On 7/28/23 12:30 PM, Roman Gushchin wrote:
On Thu, Jul 27, 2023 at 10:15:16AM +0200, Michal Hocko wrote:
On Thu 27-07-23 15:36:27, Chuyi Zhou wrote:
This patchset tries to add a new bpf prog type and use it to select
a victim memcg when global OOM is invoked. The mainly motivation is
the need to customizable OOM victim selection functionality so that
we can protect more important app from OOM killer.

This is rather modest to give an idea how the whole thing is supposed to
work. I have looked through patches very quickly but there is no overall
design described anywhere either.

Please could you give us a high level design description and reasoning
why certain decisions have been made? e.g. why is this limited to the
global oom sitation, why is the BPF program forced to operate on memcgs
as entities etc...
Also it would be very helpful to call out limitations of the BPF
program, if there are any.

One thing I realized recently: we don't have to make a victim selection
during the OOM, we [almost always] can do it in advance.

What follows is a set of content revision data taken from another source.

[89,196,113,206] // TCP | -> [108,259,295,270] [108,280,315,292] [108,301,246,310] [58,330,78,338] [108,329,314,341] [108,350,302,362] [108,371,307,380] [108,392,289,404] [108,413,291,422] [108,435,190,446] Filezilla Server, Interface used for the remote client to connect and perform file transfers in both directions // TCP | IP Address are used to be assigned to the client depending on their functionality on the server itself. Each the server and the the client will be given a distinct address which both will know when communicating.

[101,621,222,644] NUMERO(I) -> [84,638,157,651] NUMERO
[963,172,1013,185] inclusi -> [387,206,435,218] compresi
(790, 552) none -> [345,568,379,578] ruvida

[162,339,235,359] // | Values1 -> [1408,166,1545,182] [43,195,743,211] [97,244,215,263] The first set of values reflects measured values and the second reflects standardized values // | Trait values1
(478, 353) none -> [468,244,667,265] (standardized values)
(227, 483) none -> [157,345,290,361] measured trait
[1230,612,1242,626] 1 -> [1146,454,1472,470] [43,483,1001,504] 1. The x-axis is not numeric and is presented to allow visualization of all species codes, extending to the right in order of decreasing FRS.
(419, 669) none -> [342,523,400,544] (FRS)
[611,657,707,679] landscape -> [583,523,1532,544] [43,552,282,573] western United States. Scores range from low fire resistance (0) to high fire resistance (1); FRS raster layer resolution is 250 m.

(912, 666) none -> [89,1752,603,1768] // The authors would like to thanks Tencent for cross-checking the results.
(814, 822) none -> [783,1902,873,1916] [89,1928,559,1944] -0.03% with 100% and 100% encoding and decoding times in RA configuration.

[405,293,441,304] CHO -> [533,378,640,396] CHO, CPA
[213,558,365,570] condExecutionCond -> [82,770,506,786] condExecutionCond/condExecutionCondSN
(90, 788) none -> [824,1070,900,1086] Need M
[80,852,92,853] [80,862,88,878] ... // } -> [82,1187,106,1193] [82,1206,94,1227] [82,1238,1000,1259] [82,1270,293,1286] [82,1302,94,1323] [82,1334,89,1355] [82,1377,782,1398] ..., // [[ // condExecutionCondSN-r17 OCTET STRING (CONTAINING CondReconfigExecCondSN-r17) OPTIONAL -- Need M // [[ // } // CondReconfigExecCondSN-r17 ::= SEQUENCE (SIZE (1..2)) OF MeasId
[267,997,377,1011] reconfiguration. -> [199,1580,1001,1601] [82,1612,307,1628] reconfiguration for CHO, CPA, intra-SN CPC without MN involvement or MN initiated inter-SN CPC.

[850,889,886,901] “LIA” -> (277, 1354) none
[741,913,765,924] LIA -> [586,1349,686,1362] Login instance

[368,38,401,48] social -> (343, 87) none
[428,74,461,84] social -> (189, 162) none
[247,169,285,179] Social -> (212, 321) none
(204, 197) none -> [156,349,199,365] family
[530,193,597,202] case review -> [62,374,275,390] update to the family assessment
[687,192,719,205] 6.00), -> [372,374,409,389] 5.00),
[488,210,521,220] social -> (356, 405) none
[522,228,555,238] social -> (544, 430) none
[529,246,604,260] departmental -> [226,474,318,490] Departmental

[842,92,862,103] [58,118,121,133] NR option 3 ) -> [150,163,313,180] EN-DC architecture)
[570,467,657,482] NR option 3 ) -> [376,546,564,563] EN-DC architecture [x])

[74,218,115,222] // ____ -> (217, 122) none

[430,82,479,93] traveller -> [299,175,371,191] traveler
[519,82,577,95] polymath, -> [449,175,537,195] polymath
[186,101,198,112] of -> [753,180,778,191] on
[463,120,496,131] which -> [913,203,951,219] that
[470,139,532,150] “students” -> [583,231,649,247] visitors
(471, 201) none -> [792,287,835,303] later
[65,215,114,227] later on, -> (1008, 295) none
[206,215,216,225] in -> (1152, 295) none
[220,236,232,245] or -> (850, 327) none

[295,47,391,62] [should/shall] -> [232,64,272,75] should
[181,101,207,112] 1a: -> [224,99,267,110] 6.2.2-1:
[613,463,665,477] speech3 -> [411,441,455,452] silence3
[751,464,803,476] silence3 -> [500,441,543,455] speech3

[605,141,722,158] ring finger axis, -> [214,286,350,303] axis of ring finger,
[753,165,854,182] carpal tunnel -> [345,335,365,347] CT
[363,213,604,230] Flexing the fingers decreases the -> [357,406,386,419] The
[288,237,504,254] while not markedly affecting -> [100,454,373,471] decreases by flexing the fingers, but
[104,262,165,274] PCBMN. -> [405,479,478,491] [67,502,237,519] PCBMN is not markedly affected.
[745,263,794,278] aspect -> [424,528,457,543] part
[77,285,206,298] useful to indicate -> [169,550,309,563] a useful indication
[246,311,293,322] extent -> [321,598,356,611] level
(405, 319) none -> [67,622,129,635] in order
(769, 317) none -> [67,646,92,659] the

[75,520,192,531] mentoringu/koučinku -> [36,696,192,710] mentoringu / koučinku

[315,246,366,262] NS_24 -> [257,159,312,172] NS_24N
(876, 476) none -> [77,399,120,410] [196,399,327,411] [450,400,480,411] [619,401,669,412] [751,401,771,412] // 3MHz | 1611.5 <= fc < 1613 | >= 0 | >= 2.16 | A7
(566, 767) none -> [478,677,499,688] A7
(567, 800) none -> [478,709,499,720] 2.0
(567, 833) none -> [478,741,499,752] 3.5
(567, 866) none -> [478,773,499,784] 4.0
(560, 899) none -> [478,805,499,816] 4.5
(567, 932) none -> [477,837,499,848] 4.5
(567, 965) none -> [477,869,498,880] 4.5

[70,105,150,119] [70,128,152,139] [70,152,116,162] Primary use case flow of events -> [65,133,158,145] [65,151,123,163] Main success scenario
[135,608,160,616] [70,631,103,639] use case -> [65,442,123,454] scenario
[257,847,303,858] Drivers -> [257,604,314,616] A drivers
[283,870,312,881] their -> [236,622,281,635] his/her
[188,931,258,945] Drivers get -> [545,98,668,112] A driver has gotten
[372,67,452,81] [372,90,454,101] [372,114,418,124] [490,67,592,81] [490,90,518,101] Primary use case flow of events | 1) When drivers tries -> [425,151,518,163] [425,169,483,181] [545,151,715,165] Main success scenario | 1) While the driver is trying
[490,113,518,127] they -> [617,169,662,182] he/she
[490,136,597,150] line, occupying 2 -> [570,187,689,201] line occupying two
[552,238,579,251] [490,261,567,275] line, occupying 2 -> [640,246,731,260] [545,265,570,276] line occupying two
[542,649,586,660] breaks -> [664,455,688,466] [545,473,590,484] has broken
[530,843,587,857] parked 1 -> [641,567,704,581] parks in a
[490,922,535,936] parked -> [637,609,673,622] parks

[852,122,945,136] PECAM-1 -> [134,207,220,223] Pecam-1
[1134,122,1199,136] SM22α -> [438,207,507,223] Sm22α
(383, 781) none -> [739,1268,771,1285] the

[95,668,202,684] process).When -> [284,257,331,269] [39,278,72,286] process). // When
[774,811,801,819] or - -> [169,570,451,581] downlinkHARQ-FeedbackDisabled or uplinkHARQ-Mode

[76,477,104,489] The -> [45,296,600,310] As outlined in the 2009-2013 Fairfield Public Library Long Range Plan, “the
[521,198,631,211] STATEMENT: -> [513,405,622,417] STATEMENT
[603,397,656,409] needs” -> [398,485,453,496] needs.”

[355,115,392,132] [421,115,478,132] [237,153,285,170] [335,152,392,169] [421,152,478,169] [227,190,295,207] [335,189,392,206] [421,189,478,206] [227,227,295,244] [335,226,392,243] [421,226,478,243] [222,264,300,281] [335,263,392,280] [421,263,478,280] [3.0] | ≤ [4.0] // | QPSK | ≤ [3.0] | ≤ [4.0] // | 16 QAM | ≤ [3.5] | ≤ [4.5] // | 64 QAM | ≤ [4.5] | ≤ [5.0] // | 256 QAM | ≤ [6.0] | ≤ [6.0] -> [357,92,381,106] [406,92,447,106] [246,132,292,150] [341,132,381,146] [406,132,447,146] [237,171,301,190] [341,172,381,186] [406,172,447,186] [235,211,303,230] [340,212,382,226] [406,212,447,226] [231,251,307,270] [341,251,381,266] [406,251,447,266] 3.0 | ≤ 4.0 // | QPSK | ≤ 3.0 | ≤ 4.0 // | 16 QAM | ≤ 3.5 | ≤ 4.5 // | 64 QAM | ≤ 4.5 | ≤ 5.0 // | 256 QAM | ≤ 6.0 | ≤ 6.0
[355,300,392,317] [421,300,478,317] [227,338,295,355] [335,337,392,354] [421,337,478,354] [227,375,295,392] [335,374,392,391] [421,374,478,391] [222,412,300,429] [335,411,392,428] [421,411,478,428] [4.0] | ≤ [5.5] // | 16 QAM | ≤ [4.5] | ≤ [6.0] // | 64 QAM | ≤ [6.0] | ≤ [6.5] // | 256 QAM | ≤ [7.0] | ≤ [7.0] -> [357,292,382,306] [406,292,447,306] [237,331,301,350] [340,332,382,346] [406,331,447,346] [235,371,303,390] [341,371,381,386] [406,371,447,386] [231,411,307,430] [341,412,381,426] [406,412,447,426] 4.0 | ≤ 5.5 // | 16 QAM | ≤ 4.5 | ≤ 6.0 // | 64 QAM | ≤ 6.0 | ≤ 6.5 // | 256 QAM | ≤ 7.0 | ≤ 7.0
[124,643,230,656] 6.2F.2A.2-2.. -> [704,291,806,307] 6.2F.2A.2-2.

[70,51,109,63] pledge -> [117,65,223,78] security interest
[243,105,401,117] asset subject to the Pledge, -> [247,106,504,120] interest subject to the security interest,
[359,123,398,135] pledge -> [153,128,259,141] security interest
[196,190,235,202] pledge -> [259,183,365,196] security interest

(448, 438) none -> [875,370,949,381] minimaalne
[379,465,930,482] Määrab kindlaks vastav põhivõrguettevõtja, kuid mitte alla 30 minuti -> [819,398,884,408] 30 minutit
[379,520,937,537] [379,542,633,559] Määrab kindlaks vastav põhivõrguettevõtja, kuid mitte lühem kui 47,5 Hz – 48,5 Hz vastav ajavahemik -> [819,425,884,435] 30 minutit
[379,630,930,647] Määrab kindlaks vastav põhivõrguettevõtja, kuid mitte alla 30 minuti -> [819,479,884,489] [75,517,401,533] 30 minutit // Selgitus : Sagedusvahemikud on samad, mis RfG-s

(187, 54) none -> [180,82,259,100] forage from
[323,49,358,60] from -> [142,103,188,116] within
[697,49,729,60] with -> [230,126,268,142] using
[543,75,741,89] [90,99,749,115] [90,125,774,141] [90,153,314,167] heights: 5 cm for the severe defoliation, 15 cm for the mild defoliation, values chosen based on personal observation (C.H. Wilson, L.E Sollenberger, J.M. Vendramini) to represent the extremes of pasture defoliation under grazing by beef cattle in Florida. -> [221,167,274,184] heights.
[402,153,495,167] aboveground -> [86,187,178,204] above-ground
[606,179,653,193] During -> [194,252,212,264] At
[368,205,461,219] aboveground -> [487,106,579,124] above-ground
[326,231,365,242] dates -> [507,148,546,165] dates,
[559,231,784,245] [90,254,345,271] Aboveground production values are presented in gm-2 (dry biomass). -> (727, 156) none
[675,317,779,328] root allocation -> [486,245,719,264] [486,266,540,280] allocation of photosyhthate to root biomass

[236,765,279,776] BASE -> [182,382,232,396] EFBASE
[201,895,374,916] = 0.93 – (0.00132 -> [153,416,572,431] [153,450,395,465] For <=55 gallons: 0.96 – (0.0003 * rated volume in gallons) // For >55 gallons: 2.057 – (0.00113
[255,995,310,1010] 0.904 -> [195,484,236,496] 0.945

I agree. We take precautions against memory shortage on over-committed
machines through oomd-like userspace tools, to mitigate possible SLO
violations on important services. The kernel OOM-killer in our scenario
works as a last resort, since userspace tools are not that reliable.
IMHO it would be useful for kernel to provide such flexibility.


Kernel OOM's must guarantee the forward progress under heavy memory pressure
and it creates a lot of limitations on what can and what can't be done in
these circumstances.

But in practice most policies except maybe those which aim to catch very fast
memory spikes rely on things which are fairly static: a logical importance of
several workloads in comparison to some other workloads, "age", memory footprint
etc.

So I wonder if the right path is to create a kernel interface which allows
to define a OOM victim (maybe several victims, also depending on if it's
a global or a memcg oom) and update it periodically from an userspace.

Something like [1] proposed by Chuyi? IIUC there is still lack of some
triggers to invoke the procedure so we can actually do this in advance.

[1] https://lore.kernel.org/lkml/f8f44103-afba-10ee-b14b-a8e60a7f33d8@xxxxxxxxxxxxx/

Thanks & Best,
Abel